Laurel read very clearly and didn’t mumble at all, also very important. I never strained to hear what was going on, even when it was implied that a character might be reserved in their speech. It was easy enough to tell the characters apart, as far as the adults went. I thought that the children, aside from Anne, tended to sound a bit too similar overall.

The sound quality was excellent. There was no scratchiness in the background, no unnecessary musical elements between chapters or added nature sounds that tried to force a sense of setting. The writing and the voice actor did that just fine on their own. Letting these factors shine rather than adding in surplus bits was a smart decision on the part of the production company.

Anne of Green Gables translates very well to an audiobook format. If anything, I think it gains something in the transition because a lot of what makes Anne special is her energy and her fondness for stories, something which someone can imagine, but which can really be enhanced by a good narrator, which Laurel Schroeder was. All the enthusiasm that Anne had for life leaped right off the page and came to life in the air around me as I was listening. If you’re going to listen to any audiobook presentation of Anne of Green Gables, I would recommend this one.

Text Review

The execution of bringing L.M. Montgomery’s book to life was exceptional and got me to enjoy it quite a lot more than I think I would have if I were reading a physical edition.

Montgomery’s text, I had to remember, was written over a hundred years ago and there were some sentiments that were definitely of the time, especially regarding other nationalities.

The author also tended to wax poetical about nature, particularly flowers. Flowers in and of themselves are nice enough, but it felt like, after awhile, I was hearing about them far too often and I began to tire of the frequent occurrences and the time spent on said occurrences.

Another thing about that I thought I noticed about the writing was that Montgomery tended to tell rather than show, particularly when there were large periods of time to be gotten past. As the reader we didn’t get to experience these times with Anne or her fellows, we just got a passing mention of the months that had passed before the author got to the point she’d really wanted to write about. For example, Anne’s time spent at Queen’s school was hardly mentioned at all, even though it was extremely important to her as a character.

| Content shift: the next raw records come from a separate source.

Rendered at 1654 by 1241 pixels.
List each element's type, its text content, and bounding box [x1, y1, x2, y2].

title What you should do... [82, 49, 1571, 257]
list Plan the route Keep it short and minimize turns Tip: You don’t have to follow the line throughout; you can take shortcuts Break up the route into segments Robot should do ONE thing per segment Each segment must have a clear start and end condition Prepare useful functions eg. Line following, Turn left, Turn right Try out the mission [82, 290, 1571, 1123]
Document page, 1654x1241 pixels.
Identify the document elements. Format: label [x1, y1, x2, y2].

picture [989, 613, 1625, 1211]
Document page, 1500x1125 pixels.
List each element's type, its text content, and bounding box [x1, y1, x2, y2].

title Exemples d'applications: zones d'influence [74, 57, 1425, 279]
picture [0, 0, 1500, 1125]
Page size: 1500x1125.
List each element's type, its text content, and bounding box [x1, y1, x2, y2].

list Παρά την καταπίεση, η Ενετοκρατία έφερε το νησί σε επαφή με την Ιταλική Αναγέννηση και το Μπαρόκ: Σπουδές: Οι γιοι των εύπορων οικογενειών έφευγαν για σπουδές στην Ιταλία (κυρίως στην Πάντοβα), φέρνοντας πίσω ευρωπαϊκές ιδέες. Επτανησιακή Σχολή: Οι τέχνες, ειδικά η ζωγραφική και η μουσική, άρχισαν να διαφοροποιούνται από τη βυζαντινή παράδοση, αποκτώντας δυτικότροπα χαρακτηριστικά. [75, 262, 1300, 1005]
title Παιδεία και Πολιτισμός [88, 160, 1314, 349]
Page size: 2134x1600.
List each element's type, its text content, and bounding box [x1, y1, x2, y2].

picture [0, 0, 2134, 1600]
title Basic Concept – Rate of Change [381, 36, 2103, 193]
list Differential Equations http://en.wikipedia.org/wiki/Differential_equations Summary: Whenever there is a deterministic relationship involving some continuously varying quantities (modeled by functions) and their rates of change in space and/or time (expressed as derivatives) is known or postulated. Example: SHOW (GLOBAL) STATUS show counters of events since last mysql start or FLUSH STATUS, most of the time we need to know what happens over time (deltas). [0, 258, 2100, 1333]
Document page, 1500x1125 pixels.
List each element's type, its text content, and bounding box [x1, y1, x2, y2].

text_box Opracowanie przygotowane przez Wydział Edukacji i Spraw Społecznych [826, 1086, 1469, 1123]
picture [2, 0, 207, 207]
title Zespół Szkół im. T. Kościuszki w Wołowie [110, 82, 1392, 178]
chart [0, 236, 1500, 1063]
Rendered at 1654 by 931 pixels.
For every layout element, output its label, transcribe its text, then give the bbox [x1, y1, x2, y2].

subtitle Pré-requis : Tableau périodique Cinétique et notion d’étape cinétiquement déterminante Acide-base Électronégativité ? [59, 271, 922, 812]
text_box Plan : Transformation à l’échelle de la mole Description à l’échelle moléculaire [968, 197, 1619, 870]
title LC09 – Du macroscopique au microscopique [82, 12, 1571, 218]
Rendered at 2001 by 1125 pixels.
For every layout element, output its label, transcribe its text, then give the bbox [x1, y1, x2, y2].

A branching off point to this is that because of the abundance of telling rather than showing, I felt like there wasn’t as much heart to the overall novel as there could have been. Anne is a character that is ready to be in your heart forever and in the scenes where she’s allowed to be herself, she truly exhibits this. As the novel progressed, though, and she spent more time among the people of Avonlea and more time was “told”, it felt like she wasn’t that girl anymore. Oh sure, we were told she was, that she had the old love of stories still, but it felt like her soul was being tramped down to make her respectable in the eyes of the people around her, like she wasn’t really allowed to be herself after all.

Conclusion

The narration performance of Laurel Schroeder makes this book a much more pleasant performance than I think reading the page would have been. I’d recommend buying this Audible version if at all possible if you’re thinking of reading Anne of Green Gables because your experience will be infinitely better. Here’s hoping Laurel will do more in the series of Anne books.

 

 

 

 

 

I received this audiobook at no-cost from Audiobookworm Promotions. The gifting of this audiobook did not affect my opinion of it.